* [Цитируемый отрывок]
──────────

Такой ответ показал искусителю, с Кем имеет он дело; поэтому, с изумительной ловкостью подделываясь под обнаружен­ное Христом настроение духа, он уже пытается искусить Его на этом именно безграничном уповании на Бога. «Потом берет Его диавол во святой город и поставляет Его на крыле храма». Со стороны своей низшей, телесной природы Христос оказывается на время как бы в полной власти диавола, который распоряжается Его телом с такою произвольностью, – но тем сильнее терпит искуситель поражение от духа Христова. Неизвестно, какое именно разумеется крыло храма: быть может кровля Царского притвора на южной сторон храма, которая обрывисто смотрела в глубокую долину Кедрона с такой страшной высоты, что по описанию И. Флавия у всякого, осмеливавшегося глядеть вниз, от зияющей пропасти кружилась голова; а может быть кровля притвора Соло­монова, с которой по преданию был сброшен вниз на дверь св. Иаков, брат Господень. Та и другая была одинаково при­годна для цели искусителя – возбудить в Иисусе гордость самомнения. Если Он действительно Сын Божий, то отчего Ему не броситься с этой головокружащей высоты вниз, чтобы пред целым городом сразу же доказать свое божественное достоинство и тем оказать содействие свое цели. Что касается личной Его безопасности, то как Сын Божий Он вполне может рассчитывать на помощь ангелов, ибо написано: «ангелам своим заповедает о Тебе, и на руках понесут Тебя, да не пре­ткнешься о камень ногою Твоею». Не будет ли все это превосходным доказательством безграничного упования на Бога и исполнения пророчества? – Искушение было задумано тонко и глубоко, в подтверждение его диавол сослался даже на св. Писание. Но это искушение оказалось бессильным пред лицом безгрешного человека. На все извивы лукавой лести Христос спокойно ответил: «Написано также: не искушай Господа Бога твоего».

──────────

* [Список дел]
(1) Коротко перескажите абзац отрывка, начинающийся словами «Такой ответ показал искусителю», и сохраните его главные факты.
(2) Напишите продолжение отрывка об искушении Христа на крыле храма, начиная сразу после его последней фразы.
Данные, приведенные далее, взяты из другого источника.

* [Перечень записей]
──────────

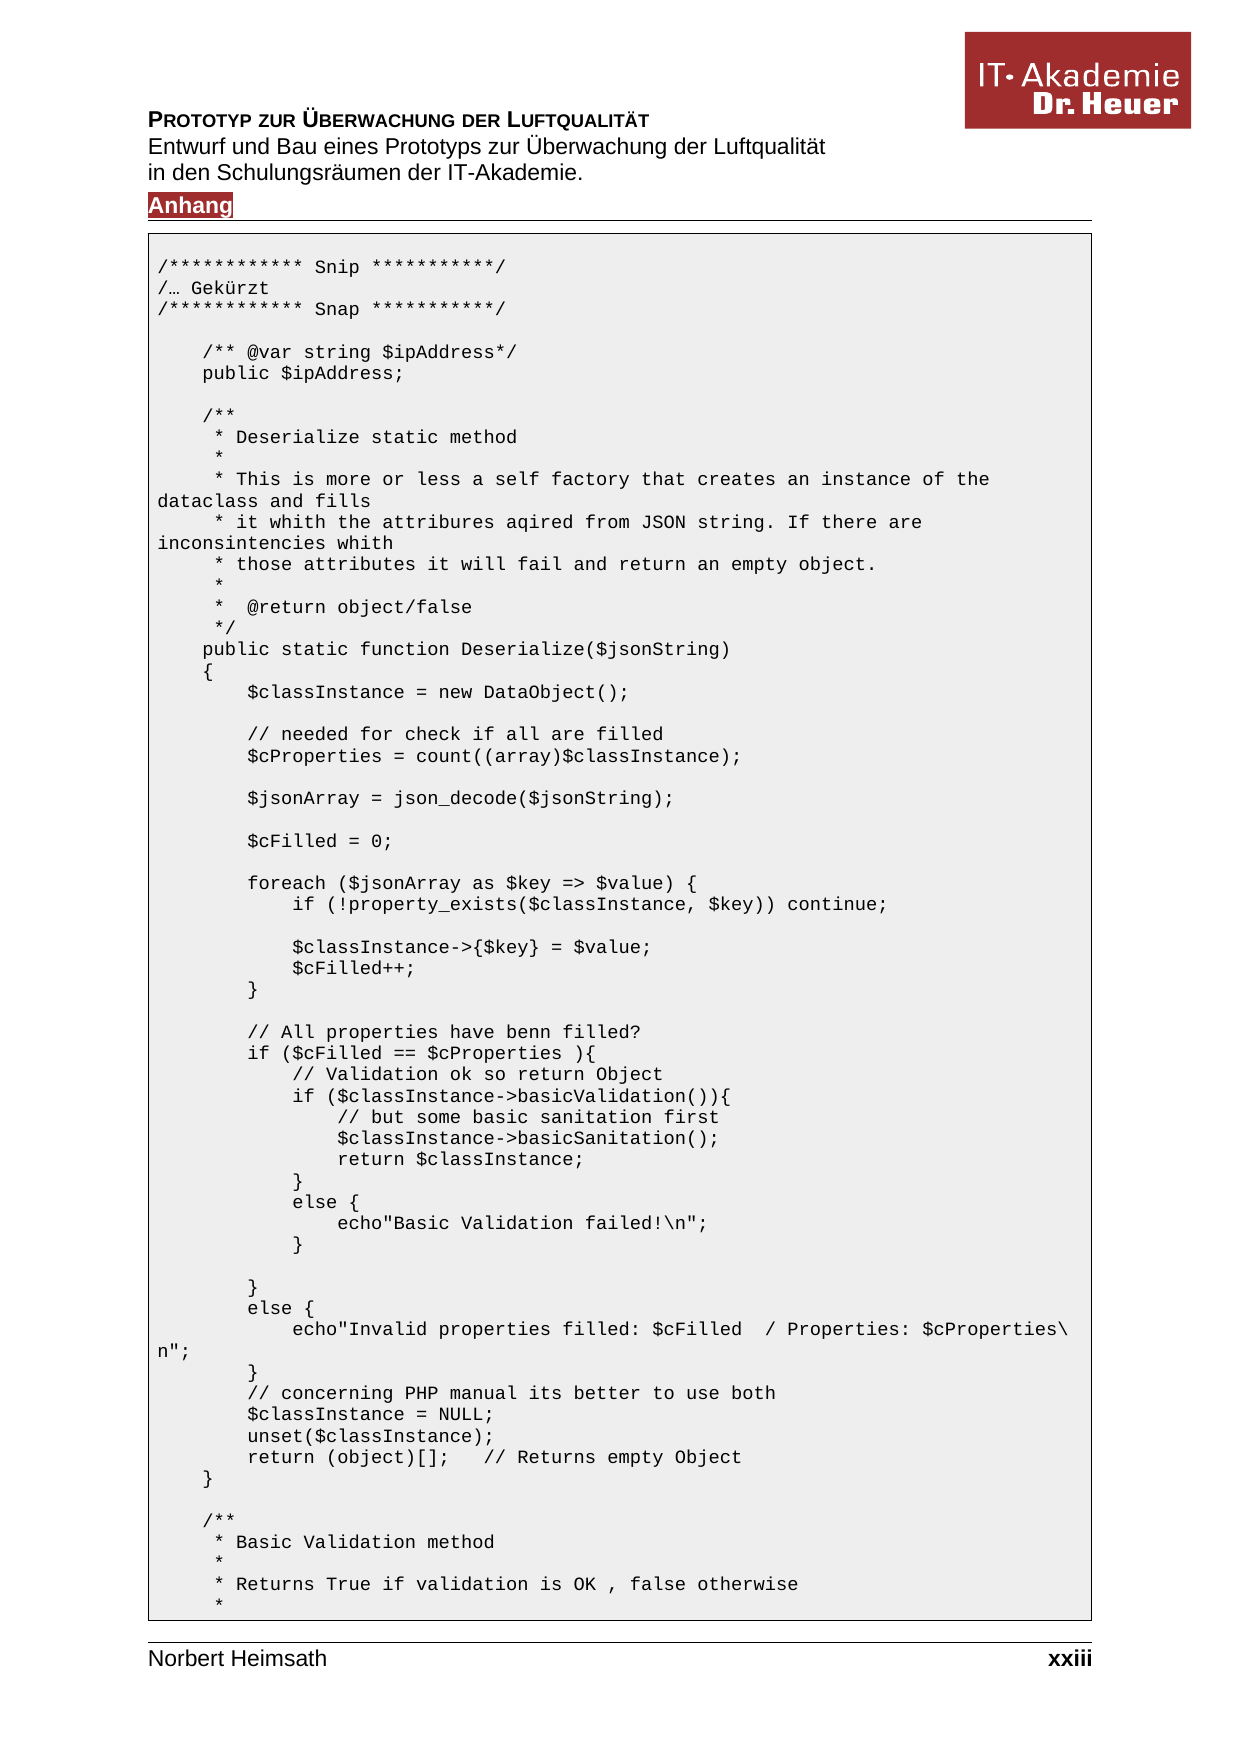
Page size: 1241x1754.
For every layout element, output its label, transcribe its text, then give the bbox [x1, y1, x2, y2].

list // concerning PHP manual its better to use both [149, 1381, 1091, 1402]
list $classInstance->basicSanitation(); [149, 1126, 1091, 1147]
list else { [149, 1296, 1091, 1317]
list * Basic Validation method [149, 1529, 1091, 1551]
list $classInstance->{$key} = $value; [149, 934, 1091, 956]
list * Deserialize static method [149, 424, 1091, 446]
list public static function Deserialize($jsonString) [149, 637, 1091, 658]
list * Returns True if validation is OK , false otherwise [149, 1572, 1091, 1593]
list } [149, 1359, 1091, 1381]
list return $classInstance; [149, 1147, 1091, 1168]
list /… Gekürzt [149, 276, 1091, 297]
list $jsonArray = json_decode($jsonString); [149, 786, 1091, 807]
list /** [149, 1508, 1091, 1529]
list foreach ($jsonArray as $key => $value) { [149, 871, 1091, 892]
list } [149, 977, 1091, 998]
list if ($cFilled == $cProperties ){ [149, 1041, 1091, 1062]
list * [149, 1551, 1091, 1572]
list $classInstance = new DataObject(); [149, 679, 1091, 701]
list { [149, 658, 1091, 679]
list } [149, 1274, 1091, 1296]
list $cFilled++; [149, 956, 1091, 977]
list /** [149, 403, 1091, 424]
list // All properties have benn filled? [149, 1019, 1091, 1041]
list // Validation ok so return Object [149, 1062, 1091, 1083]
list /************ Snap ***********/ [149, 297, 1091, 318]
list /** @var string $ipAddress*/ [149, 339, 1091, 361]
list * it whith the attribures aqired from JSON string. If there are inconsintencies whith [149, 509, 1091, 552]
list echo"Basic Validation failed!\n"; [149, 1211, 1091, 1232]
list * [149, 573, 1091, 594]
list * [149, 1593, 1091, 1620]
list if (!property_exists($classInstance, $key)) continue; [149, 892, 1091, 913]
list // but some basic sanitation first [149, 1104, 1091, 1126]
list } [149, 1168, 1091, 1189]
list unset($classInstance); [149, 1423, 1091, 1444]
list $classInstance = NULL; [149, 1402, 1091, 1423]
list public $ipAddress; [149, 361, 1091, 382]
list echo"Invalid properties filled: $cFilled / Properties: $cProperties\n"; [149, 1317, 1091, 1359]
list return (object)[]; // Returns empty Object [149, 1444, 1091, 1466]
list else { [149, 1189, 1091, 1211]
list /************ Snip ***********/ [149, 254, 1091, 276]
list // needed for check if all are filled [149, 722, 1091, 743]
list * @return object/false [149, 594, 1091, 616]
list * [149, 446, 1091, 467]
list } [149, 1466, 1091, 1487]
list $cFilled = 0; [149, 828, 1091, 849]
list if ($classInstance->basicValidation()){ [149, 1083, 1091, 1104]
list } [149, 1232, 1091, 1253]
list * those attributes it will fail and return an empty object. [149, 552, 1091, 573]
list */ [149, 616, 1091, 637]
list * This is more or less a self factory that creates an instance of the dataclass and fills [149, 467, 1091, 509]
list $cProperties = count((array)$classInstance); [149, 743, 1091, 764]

──────────

* [Ответы к заданиям]
(1) Поняв из ответа Христа, с Кем имеет дело, искуситель пробует соблазнить Его на Его же безграничном уповании на Бога. Диавол переносит Его в святой город и ставит на крыле храма. Какое именно это крыло, неизвестно. Это могла быть кровля Царского притвора над глубокой долиной Кедрона, где, по Флавию, от высоты кружилась голова. Могла быть и кровля притвора Соломонова, с которой, по преданию, сбросили св. Иакова. Обе одинаково годились, чтобы возбудить в Иисусе гордость. Диавол предлагает Ему броситься вниз и так перед всем городом доказать, что Он Сын Божий. В подкрепление он ссылается на Писание: ангелы понесут Его на руках. Искушение было тонким, но перед безгрешным человеком оказалось бессильным. Христос спокойно ответил: «Написано также: не искушай Господа Бога твоего».

(2)
Потерпев неудачу на искушении телесной немощи и духов­ной гордости, диавол сделал последнюю отчаянную попытку – соблазнить Иисуса призраком безграничного самовластия над всеми царствами земли. Возведши Его на высокую гору, диавол развернул пред взорами Иисуса волшебную картину всех царств мира во всей славе их, и сказал Ему: «все это дам Тебе, если, падши, поклонишься мне». Диавол знал, что Христу как Спасителю мира предстояло страшное поприще уничижения и страданий, пред которыми невольно должно было содрогаться Его человеческое сердце. Между тем всего этого возможно избегнуть для Него и сделаться тем именно грозным Мессией-завоевателем и властелином всего мира, каким Его ожидало видеть боль­шинство иудейского народа. Отчего Ему не выступить в этом именно последнем виде, – и все это будет, если только Он поклонится искусителю. Но в этом искушении дерзость сатаны преступила всякие пределы, и Христос победно ответил ему: «отойди от Меня, сатана; ибо написано: Господу Богу твоему поклоняйся, и Ему одному служи».

Так родоначальник новозаветного человечества нанес пер­вое поражение исконному человеконенавистнику, показав ему, что время царства его миновало и наступало царство благодати Божией на земле. Хотя диавол и впоследствии делал попытки искушений Христа, но теперь на время должен был оставить Его; «и се, ангелы приступили и служили Ему».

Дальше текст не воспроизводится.